This is a printer-friendly version of an article from Zip06.com.

01/03/2018 07:00 AM

Madison CIP Discusses Strong Center Costs


As the Capital Improvement Program (CIP) Committee plans to present a first version of the program to the public early in the new year, the committee is currently reviewing big-ticket items listed in the plan for the coming year. At the CIP meeting on Dec. 20, the committee discussed the costs listed for Strong Center, with many members asking if this would finally be the end of this project.

The center, which has been in the works for years, is designed to serve as a football field for high school and potentially college games, as well as soccer, lacrosse, and softball. It is also envisioned as a performance arts facility for music, theater, and dance.

Project construction was broken out into two phases. Phase I of the project included the replacement of the former grass football field with an artificial turf field and installation of the scoreboard, flagpoles, lighting, and bleachers with seating for 2,000. Phase II of the project includes a planned plaza and two field houses. The entrance plaza will include a gate; three stone pillars for gold, silver, and bronze sponsor plaques; and 325 engraved granite plaza stones. Additionally the site will include several park benches, a Champions’ Walk from the home field house to the field, and a memorial garden.

Phase II of the project struggled initially because the town was unable to find a contractor to complete the field houses. With the houses now complete, the town recently asked for and received a special appropriation for septic and electric work at the site. Now, close to $230,000 is listed in the CIP for the coming year for additional work at the center.

CIP Chair Mark Casparino said he just wants to know that the number in the CIP reflects the end of the project and that there will be no more requests going forward.
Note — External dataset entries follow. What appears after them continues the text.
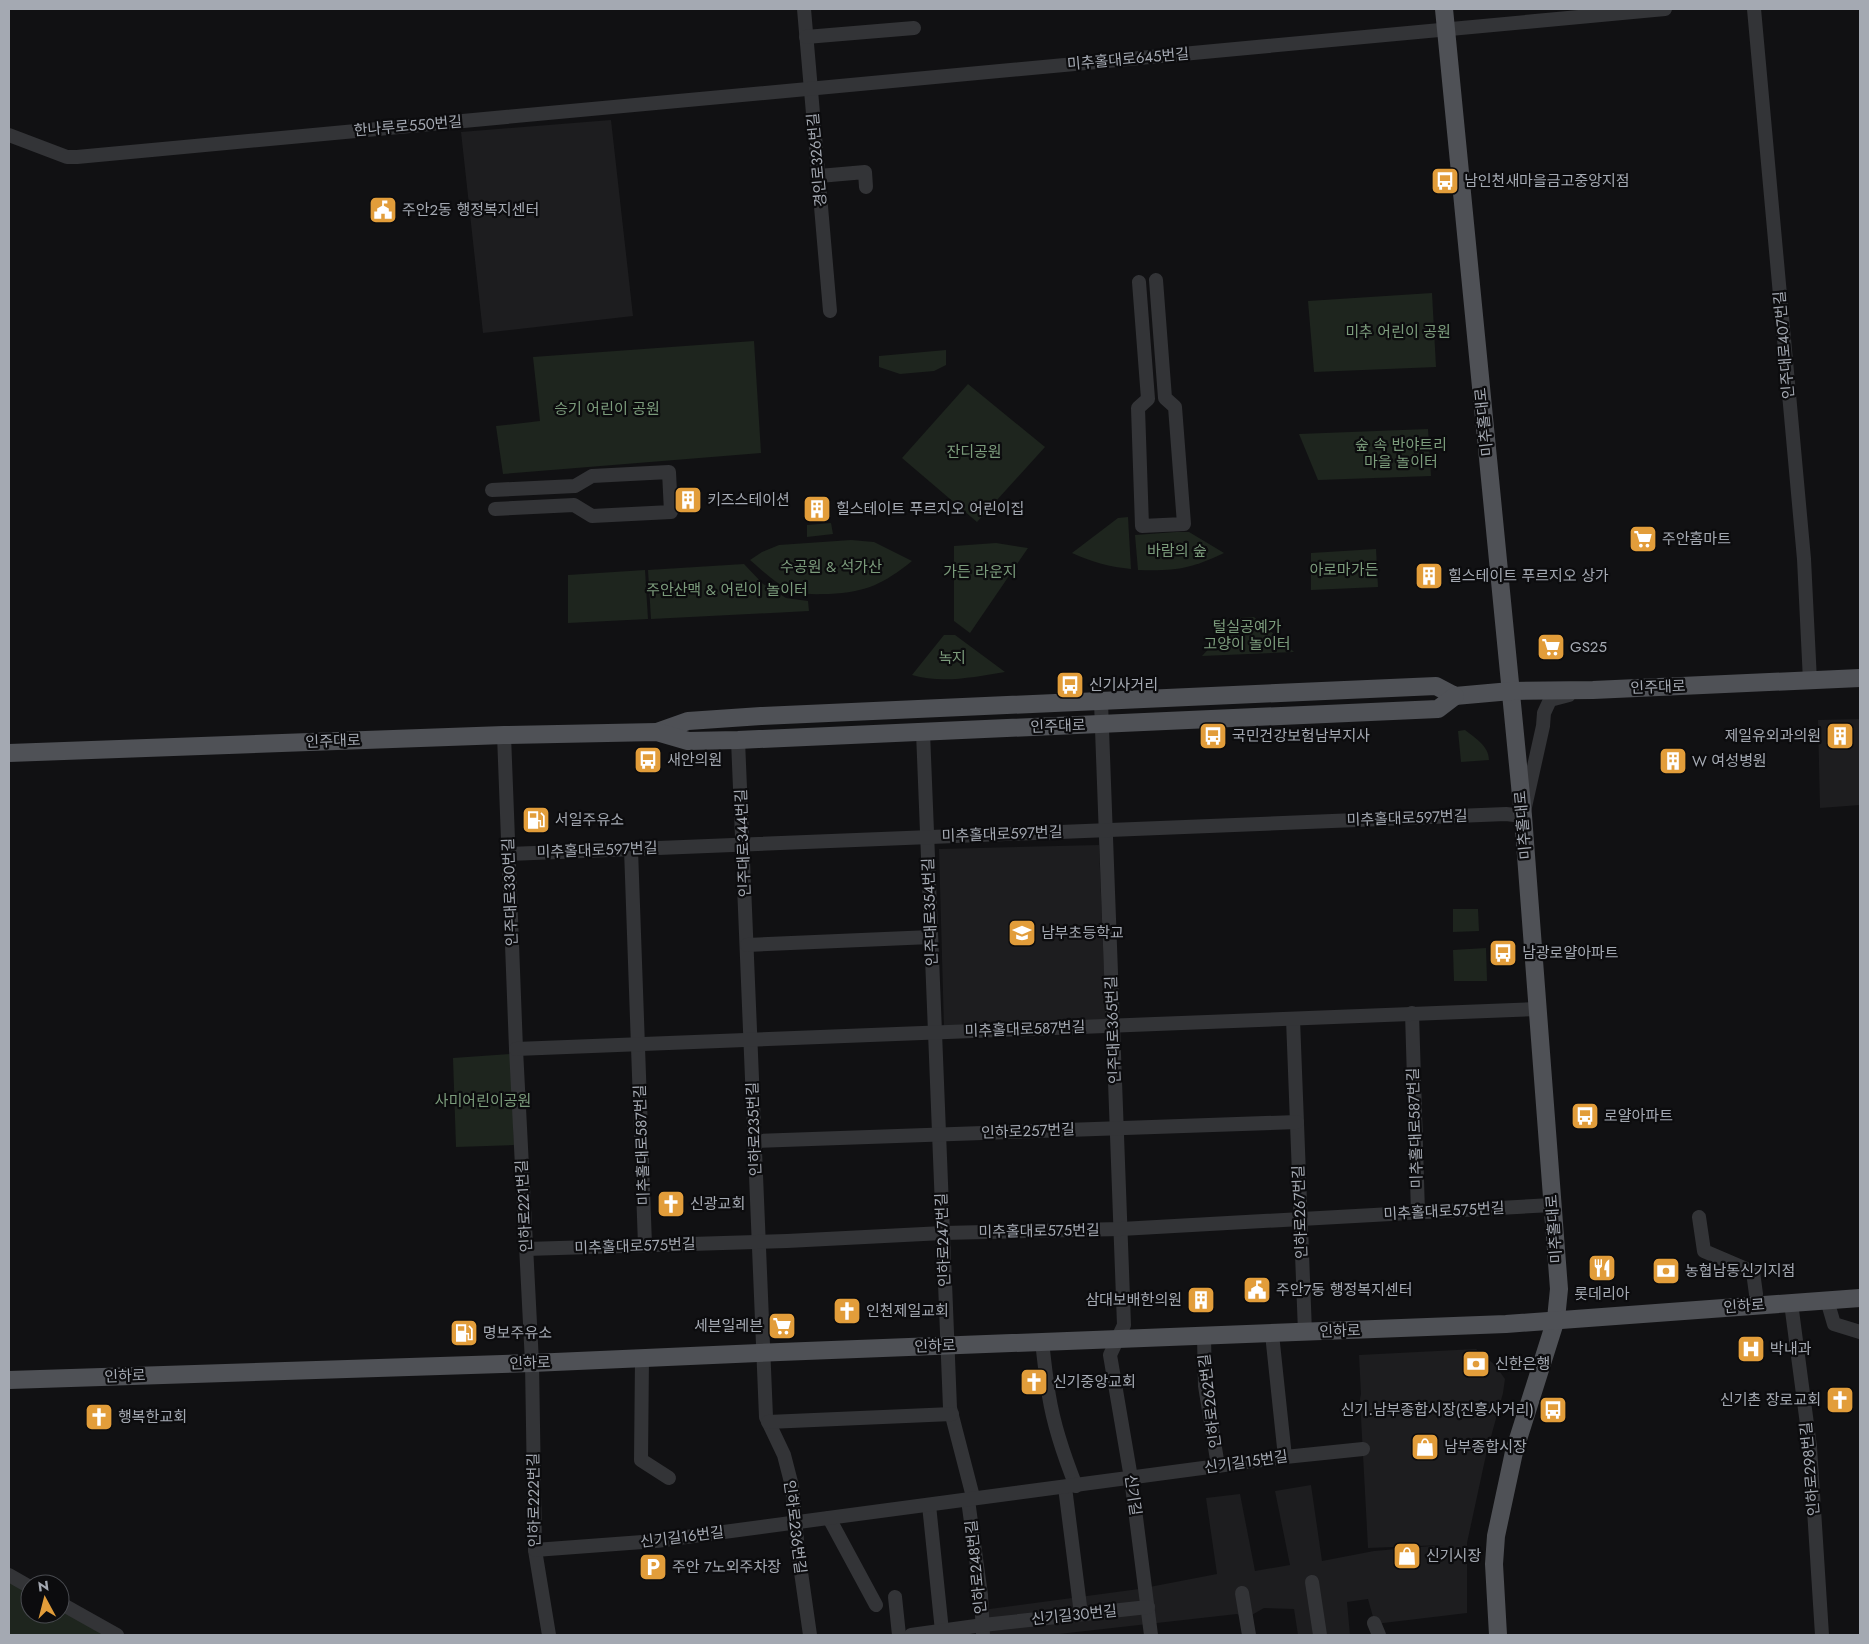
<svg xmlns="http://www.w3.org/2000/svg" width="1869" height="1644" font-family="Jost,'Noto Sans KR',sans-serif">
<rect width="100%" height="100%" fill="#111113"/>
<g fill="#1d1d1f">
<path d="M 611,120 L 633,316 L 483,333 L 461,132 Z"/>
<path d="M 1860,719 L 1860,805 L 1820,808 L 1818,720 Z"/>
<path d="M 1099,845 L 1106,1020 L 944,1028 L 939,849 Z"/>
<path d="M 1476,1349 L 1495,1365 L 1505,1379 L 1503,1393 L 1486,1455 L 1467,1543 L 1467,1613 L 1375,1624 L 1368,1599 L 1347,1602 L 1350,1635 L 1298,1635 L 1294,1609 L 1264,1608 L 1250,1616 L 1243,1617 L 1237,1614 L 1050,1635 L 984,1635 L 982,1610 L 1139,1589 L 1217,1574 L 1206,1498 L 1240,1494 L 1255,1571 L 1290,1565 L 1275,1491 L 1311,1485 L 1322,1561 L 1374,1551 L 1443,1545 L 1368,1548 L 1360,1399 L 1361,1394 L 1359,1355 Z"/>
</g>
<g fill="#1e251e">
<path d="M 1432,293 L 1436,367 L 1314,372 L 1308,301 Z"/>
<path d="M 754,341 L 761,453 L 503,474 L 496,426 L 540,421 L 533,357 Z"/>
<path d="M 946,350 L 946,365 L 934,371 L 900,374 L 879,367 L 879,356 Z"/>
<path d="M 968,384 L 1045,447 L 977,522 L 902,458 Z"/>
<path d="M 1428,429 L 1431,476 L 1318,480 L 1299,434 Z"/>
<path d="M 1128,517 L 1131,569 C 1110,567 1092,562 1072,553 L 1118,518 Z"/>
<path d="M 831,523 L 833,534 L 807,537 L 807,525 Z"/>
<path d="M 1176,532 L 1189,532 L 1224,553 C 1190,569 1176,571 1138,570 L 1135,535 Z"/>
<path d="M 851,540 L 874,542 L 912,561 C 883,584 867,592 829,594 C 819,594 807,595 798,592 C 781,589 763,571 750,560 L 762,552 L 779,545 Z"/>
<path d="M 996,543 L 1028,548 L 970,633 L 954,621 L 954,546 Z"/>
<path d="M 1376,549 L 1378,587 L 1311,590 L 1311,553 Z"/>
<path d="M 744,564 L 763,584 L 786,598 L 808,601 L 809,611 L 651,619 L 648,570 Z"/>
<path d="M 645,570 L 648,619 L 568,623 L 568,575 Z"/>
<path d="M 1254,617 L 1294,652 L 1202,656 L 1237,618 Z"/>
<path d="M 944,635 L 955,635 L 1005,672 C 974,677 942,684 912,675 Z"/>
<path d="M 1465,730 C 1475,738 1489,746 1489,760 L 1461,762 L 1458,731 Z"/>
<path d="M 1453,909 L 1478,909 L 1479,931 L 1453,932 Z"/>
<path d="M 1486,948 L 1487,981 L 1454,981 L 1453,950 Z"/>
<path d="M 511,1054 L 514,1145 L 456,1147 L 453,1058 Z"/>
<path d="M 9,1579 L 30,1592 L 30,1614 L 60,1614 L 60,1609 L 105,1635 L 9,1635 Z"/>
</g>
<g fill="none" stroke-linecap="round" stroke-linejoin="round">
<g stroke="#333437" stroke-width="14">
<path d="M 804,9 L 830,311"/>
<path d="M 1754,9 L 1804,559 L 1810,681"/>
<path d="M 806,37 L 914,28"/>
<path d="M 9,135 L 67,157 L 77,157 L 1665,9"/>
<path d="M 819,176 L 865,172 L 866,187"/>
<path d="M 1139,282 L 1148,399 L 1138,408 L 1142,526 L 1184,524 L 1175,407 L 1165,398 L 1156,280"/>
<path d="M 492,490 L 575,486 L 592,476 L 669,472 L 671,512 L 592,516 L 574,505 L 495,509"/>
<path d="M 1101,702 L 1124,1325 L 1110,1355 L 1131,1478 L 1151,1635"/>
<path d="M 923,732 L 950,1408 L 972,1493 L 971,1499"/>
<path d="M 504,735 L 516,1049 L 532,1363 L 535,1550 L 549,1635"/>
<path d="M 738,740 L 766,1417 L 784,1455 L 792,1486 L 798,1551 L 810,1635"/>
<path d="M 631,849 L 645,1245"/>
<path d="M 509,854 L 1506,814 L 1523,816 L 1543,726 L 1544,713 L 1550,700 L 1569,695"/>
<path d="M 747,945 L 931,937"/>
<path d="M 1412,1013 L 1418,1213"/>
<path d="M 1293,1019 L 1305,1332"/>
<path d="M 516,1049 L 1537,1009"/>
<path d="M 755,1141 L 1297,1122"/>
<path d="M 1699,1217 L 1704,1251 L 1753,1272 L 1756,1294"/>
<path d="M 526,1249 L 787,1241 L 943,1233 L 1121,1229 L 1552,1205"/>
<path d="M 1827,1300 L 1834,1324 L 1860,1332"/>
<path d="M 1791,1303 L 1810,1447 L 1822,1635"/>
<path d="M 1272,1334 L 1285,1457"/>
<path d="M 1204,1336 L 1205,1386 L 1218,1466"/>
<path d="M 1042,1341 C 1044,1359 1046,1378 1049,1396 C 1054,1427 1064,1456 1076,1486"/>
<path d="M 642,1358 L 641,1460 L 669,1478"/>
<path d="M 768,1422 L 952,1414"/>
<path d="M 1065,1487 L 1081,1614"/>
<path d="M 968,1500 L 981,1595 L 983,1635"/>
<path d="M 929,1505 L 942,1631"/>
<path d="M 829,1518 L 876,1605"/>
<path d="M 535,1550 L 656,1541 L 1285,1457 L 1363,1449"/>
<path d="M 9,1575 L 30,1587"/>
<path d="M 1312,1582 L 1320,1635"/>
<path d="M 1242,1593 L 1249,1635"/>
<path d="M 895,1597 L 899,1635"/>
<path d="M 60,1603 L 117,1635"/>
<path d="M 1374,1623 L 1379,1635"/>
<path d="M 911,1635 L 983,1625 L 1148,1607"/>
</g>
<g stroke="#4f5156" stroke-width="18">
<path d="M 1444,9 L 1523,816 L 1559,1289 L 1556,1319 L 1514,1452 L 1496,1536 L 1494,1564 L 1498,1635"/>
<path d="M 657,732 L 688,721 L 761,716 L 1436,686 L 1455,696 L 1511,691 L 1593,690 L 1860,678"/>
<path d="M 9,753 L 504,735 L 657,732 L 688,741 L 738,740 L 1438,709 L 1455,696"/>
<path d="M 9,1380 L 532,1363 L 780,1352 L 1506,1324 L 1860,1298"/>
</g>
</g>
<defs>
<symbol id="bus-square" viewBox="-11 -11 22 22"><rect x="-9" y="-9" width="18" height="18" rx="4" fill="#e29d3a" stroke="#0c0c0e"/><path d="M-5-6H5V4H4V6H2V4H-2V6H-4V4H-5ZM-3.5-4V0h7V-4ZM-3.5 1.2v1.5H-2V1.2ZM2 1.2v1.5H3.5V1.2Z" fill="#fff"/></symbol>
<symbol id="civic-square" viewBox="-11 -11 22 22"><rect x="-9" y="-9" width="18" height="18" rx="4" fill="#e29d3a" stroke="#0c0c0e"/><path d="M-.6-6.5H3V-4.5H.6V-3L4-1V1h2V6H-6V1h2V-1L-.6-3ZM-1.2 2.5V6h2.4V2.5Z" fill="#fff"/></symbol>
<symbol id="building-square" viewBox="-11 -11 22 22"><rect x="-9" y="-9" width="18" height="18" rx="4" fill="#e29d3a" stroke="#0c0c0e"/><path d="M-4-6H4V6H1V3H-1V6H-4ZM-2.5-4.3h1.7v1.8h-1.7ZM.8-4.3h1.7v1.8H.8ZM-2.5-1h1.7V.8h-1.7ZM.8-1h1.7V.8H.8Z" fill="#fff"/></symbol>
<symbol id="supermarket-square" viewBox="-11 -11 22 22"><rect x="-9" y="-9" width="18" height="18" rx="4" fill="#e29d3a" stroke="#0c0c0e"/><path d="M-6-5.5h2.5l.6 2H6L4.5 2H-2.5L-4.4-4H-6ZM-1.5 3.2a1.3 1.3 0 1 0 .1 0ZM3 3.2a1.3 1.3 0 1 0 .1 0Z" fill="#fff"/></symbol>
<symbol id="fuel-square" viewBox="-11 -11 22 22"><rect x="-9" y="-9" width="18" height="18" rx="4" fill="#e29d3a" stroke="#0c0c0e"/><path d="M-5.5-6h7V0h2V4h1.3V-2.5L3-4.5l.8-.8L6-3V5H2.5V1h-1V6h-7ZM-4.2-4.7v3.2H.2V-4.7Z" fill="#fff"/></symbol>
<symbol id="school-square" viewBox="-11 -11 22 22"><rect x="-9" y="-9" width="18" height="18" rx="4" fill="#e29d3a" stroke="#0c0c0e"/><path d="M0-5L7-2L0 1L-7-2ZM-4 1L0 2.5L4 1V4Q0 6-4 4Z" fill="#fff"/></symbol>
<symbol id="church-square" viewBox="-11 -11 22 22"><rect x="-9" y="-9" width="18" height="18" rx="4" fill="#e29d3a" stroke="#0c0c0e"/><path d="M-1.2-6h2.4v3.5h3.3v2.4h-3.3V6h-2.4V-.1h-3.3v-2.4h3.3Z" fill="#fff"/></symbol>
<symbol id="restaurant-square" viewBox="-11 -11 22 22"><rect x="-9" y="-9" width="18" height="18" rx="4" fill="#e29d3a" stroke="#0c0c0e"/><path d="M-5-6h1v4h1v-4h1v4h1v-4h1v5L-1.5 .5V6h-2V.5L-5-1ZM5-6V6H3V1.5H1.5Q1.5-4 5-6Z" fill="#fff"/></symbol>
<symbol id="bank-square" viewBox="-11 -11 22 22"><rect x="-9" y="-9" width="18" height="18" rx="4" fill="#e29d3a" stroke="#0c0c0e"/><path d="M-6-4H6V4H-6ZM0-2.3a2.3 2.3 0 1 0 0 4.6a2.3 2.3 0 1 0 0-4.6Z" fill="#fff"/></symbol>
<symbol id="hospital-square" viewBox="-11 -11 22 22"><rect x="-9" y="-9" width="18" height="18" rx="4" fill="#e29d3a" stroke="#0c0c0e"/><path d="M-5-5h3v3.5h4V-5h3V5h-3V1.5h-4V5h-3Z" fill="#fff"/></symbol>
<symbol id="shop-square" viewBox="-11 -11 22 22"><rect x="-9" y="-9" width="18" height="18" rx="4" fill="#e29d3a" stroke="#0c0c0e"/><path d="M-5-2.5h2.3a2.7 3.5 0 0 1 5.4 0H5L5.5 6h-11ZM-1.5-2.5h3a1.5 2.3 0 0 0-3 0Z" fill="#fff"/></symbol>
<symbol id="parking-square" viewBox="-11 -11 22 22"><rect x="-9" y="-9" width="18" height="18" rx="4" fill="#e29d3a" stroke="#0c0c0e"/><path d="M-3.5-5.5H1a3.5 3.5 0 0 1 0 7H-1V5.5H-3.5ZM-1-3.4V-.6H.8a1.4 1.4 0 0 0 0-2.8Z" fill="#fff"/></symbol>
</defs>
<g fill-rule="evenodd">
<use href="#bus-square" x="1429" y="165" width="32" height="32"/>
<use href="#civic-square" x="367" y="194" width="32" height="32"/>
<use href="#building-square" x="672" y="484" width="32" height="32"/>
<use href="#building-square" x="801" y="493" width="32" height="32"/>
<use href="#supermarket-square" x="1627" y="523" width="32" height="32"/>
<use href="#building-square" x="1413" y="560" width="32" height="32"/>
<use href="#supermarket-square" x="1535" y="631" width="32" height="32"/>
<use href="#bus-square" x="1054" y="669" width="32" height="32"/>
<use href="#bus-square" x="1197" y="720" width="32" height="32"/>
<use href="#building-square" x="1824" y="720" width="32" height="32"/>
<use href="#bus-square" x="632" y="744" width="32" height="32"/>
<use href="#building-square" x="1657" y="745" width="32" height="32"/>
<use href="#fuel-square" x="520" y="804" width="32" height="32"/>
<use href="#school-square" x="1006" y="917" width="32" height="32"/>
<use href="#bus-square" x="1487" y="937" width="32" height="32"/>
<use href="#bus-square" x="1569" y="1100" width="32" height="32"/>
<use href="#church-square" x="655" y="1188" width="32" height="32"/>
<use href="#restaurant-square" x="1586" y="1252" width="32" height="32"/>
<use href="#bank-square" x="1650" y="1255" width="32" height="32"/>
<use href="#civic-square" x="1241" y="1274" width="32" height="32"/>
<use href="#building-square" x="1185" y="1284" width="32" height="32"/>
<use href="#church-square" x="831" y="1295" width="32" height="32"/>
<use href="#supermarket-square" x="766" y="1310" width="32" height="32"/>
<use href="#fuel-square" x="448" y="1317" width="32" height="32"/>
<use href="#hospital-square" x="1735" y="1333" width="32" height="32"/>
<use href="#bank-square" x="1460" y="1348" width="32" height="32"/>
<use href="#church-square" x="1018" y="1366" width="32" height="32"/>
<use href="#church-square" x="1824" y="1384" width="32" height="32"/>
<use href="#bus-square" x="1537" y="1394" width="32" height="32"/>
<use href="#church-square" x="83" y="1401" width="32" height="32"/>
<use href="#shop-square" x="1409" y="1431" width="32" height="32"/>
<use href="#shop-square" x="1391" y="1540" width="32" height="32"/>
<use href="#parking-square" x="637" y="1551" width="32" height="32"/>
</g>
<g text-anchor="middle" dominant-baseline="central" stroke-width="4.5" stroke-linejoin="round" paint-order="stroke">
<g font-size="15" fill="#a4a9b2" stroke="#0c0c0e">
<text transform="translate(1128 59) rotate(-5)">미추홀대로645번길</text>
<text transform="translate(408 126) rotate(-5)">한나루로550번길</text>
<text transform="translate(817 160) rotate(-95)">경인로326번길</text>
<text transform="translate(1784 345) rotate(-95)">인주대로407번길</text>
<text transform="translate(1484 422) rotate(-96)">미추홀대로</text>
<text transform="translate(1658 687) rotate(-2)">인주대로</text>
<text transform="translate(1058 726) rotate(-2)">인주대로</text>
<text transform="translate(333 741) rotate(-2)">인주대로</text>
<text transform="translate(1407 818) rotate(-2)">미추홀대로597번길</text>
<text transform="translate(1523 825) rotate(-95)">미추홀대로</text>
<text transform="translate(1002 834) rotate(-2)">미추홀대로597번길</text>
<text transform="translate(743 843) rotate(-92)">인주대로344번길</text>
<text transform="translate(597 850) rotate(-2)">미추홀대로597번길</text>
<text transform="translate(510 892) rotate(-92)">인주대로330번길</text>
<text transform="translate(930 912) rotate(-92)">인주대로354번길</text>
<text transform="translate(1025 1029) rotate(-2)">미추홀대로587번길</text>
<text transform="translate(1113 1030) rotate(-92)">인주대로365번길</text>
<text transform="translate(1415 1128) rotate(-92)">미추홀대로587번길</text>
<text transform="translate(754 1129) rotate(-92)">인하로235번길</text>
<text transform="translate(1028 1131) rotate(-2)">인하로257번길</text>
<text transform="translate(642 1145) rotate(-92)">미추홀대로587번길</text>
<text transform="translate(524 1206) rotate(-93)">인하로221번길</text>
<text transform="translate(1444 1211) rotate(-3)">미추홀대로575번길</text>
<text transform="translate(1300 1212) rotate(-92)">인하로267번길</text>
<text transform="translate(1554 1229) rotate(-94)">미추홀대로</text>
<text transform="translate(1039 1231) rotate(-1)">미추홀대로575번길</text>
<text transform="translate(943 1240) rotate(-92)">인하로247번길</text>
<text transform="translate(635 1246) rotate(-2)">미추홀대로575번길</text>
<text transform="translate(1744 1306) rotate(-4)">인하로</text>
<text transform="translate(1340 1331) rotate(-2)">인하로</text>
<text transform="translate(935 1346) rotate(-2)">인하로</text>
<text transform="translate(530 1363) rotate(-2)">인하로</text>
<text transform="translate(125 1376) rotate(-2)">인하로</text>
<text transform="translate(1210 1401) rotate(-97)">인하로262번길</text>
<text transform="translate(1246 1462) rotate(-8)">신기길15번길</text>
<text transform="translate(1810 1469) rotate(-95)">인하로298번길</text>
<text transform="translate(1133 1495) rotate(82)">신기길</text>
<text transform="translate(534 1500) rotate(-91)">인하로222번길</text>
<text transform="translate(795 1527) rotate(83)">인하로236번길</text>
<text transform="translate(682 1537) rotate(-7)">신기길16번길</text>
<text transform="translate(976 1567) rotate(-96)">인하로248번길</text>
<text transform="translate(1074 1615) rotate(-6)">신기길30번길</text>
</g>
<g font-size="15" fill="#a4a9b2" stroke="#0c0c0e" text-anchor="start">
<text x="1464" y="181">남인천새마을금고중앙지점</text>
<text x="402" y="210">주안2동 행정복지센터</text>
<text x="707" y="500">키즈스테이션</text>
<text x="836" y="509">힐스테이트 푸르지오 어린이집</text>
<text x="1662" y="539">주안홈마트</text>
<text x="1448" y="576">힐스테이트 푸르지오 상가</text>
<text x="1570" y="647">GS25</text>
<text x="1089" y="685">신기사거리</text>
<text x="1232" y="736">국민건강보험남부지사</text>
<text x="1821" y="736" text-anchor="end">제일유외과의원</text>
<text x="667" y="760">새안의원</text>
<text x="1692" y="761">W 여성병원</text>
<text x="555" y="820">서일주유소</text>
<text x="1041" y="933">남부초등학교</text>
<text x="1522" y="953">남광로얄아파트</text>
<text x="1604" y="1116">로얄아파트</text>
<text x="690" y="1204">신광교회</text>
<text x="1685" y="1271">농협남동신기지점</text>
<text x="1276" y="1290">주안7동 행정복지센터</text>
<text x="1602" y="1294" text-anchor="middle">롯데리아</text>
<text x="1182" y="1300" text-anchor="end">삼대보배한의원</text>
<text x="866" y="1311">인천제일교회</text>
<text x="763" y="1326" text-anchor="end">세븐일레븐</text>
<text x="483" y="1333">명보주유소</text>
<text x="1770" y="1349">박내과</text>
<text x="1495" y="1364">신한은행</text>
<text x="1053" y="1382">신기중앙교회</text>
<text x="1821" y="1400" text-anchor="end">신기촌 장로교회</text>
<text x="1534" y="1410" text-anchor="end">신기.남부종합시장(진흥사거리)</text>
<text x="118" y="1417">행복한교회</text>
<text x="1444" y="1447">남부종합시장</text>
<text x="1426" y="1556">신기시장</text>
<text x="672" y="1567">주안 7노외주차장</text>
</g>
<g font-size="15" fill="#7c9c7c" stroke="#0c0c0e">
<text x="1398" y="332">미추 어린이 공원</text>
<text x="607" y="409">승기 어린이 공원</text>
<text x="1401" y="445">숲 속 반야트리<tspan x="1401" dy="17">마을 놀이터</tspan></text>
<text x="974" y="452">잔디공원</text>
<text x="1177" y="551">바람의 숲</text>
<text x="831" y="567">수공원 &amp; 석가산</text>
<text x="1344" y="570">아로마가든</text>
<text x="980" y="572">가든 라운지</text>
<text x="727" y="590">주안산맥 &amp; 어린이 놀이터</text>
<text x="1247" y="627">털실공예가<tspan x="1247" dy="17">고양이 놀이터</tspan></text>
<text x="952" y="658">녹지</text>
<text x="483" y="1101">사미어린이공원</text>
</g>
</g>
<rect width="1869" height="1644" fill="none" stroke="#a4a9b2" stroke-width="20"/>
<g transform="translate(45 1599) rotate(353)"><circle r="24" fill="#0c0c0e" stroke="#494b50"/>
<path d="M0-4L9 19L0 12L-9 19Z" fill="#e29d3a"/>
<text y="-8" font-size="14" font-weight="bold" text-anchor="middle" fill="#a4a9b2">N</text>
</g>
</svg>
Beach & Rec Director Scot Erskine said the number listed will complete the Strong Center work basically from the entrance of the Surf Club all the way into the park and includes things like new fencing, a new bus drop-off loop, and road repairs and improvements. Erskine said the money will also cover some needed improvements, like better lighting.

“The islands in the parking lot are stubbed for lighting, pole lighting, because right now the parking lot doesn’t have anything,” he said. “It’s very dark and as soon as the field lights go out, you are in the dark. We wanted to make the park safer and more appealing, so we are including lighting in the islands.”

Erskine said the plan is also to include a shared-use path through the park for bikers and walkers so that fewer people are walking in the parking lot and a new fence around the field. Erskine said in previous years the town had used snow fencing to enclose the field, but now wants to go with a more permanent solution.

“Then there is going to be a perimeter fence, which is a five-foot-high spectator pedestrian perimeter around Strong Field, so...the high school can take tickets for the football games and other events that they charge admission to,” he said. “It also keeps the kids in the park rather than venturing off.”

CIP member Selectman Scott Murphy said while he’s not looking to place blame, he still doesn’t like the way this project has been handled over the years.

“This project frustrates me because I feel like we don’t have a master plan in order to bring it from years ago to today and I feel like these costs are now being dropped in year one in a five year capital plan and they are sneaking up on us a little bit,” he said. “The whole point of having a five-year capital plan was to prevent this kind of stuff from happening and I don’t want the town to be perceived as the funding mechanism to finish projects that are in private and public partnership…We already did a special appropriation for the septic and the electric maybe a couple of months ago to complete that and now you are adding another $282,000 into year one.”

CIP member Selectman Bruce Wilson said not all of the costs are new and the big number is a product of grouping together several smaller projects.

“There were a bunch of tasks that Scot had put in the plan at the start and, as a result of us wanting to get really high visibility to this project and finishing it, we combined,” he said. “So it is a big number, but it is not all new numbers…This was work that always needed to be done but was never funded. Now we have acknowledged that it needs to be done and we are funding it.”

Regardless of how the number came together, CIP member Bennett Pudlin said this project has grown and changed beyond what was anticipated over the years.

“I think this would be a case study in how we never want to do a project again,” he said.